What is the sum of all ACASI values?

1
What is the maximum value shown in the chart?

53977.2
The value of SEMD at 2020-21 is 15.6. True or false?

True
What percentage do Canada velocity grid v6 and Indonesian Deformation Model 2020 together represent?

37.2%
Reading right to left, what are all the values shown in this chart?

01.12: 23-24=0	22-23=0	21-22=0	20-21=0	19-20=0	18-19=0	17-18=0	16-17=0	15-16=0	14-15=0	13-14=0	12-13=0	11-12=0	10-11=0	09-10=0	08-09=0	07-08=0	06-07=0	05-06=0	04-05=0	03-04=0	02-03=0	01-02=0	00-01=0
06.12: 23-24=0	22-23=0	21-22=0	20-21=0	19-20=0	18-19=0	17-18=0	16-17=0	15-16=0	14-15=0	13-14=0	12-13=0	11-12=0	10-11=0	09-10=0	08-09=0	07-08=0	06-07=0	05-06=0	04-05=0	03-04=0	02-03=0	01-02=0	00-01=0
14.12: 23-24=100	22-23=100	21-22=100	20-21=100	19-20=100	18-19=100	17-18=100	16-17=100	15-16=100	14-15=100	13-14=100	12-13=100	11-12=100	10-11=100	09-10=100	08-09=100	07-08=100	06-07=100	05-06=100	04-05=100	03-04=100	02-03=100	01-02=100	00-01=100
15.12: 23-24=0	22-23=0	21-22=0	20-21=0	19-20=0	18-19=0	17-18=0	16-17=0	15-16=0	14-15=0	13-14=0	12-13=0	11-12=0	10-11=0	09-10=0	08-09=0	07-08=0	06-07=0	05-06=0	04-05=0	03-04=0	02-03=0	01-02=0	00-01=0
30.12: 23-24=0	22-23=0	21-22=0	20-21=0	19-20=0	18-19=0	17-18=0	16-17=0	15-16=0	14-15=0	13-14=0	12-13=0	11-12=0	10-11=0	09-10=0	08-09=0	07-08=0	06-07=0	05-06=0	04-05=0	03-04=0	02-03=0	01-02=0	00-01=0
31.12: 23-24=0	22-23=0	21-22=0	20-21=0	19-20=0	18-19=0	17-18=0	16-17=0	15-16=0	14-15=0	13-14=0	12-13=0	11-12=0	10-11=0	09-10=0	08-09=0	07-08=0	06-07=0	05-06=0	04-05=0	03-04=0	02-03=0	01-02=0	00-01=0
::::::::::
• Task brief: How many lines in the material above contain the string "shown", with case counting? Reply with the number alone.

• Answer section: 2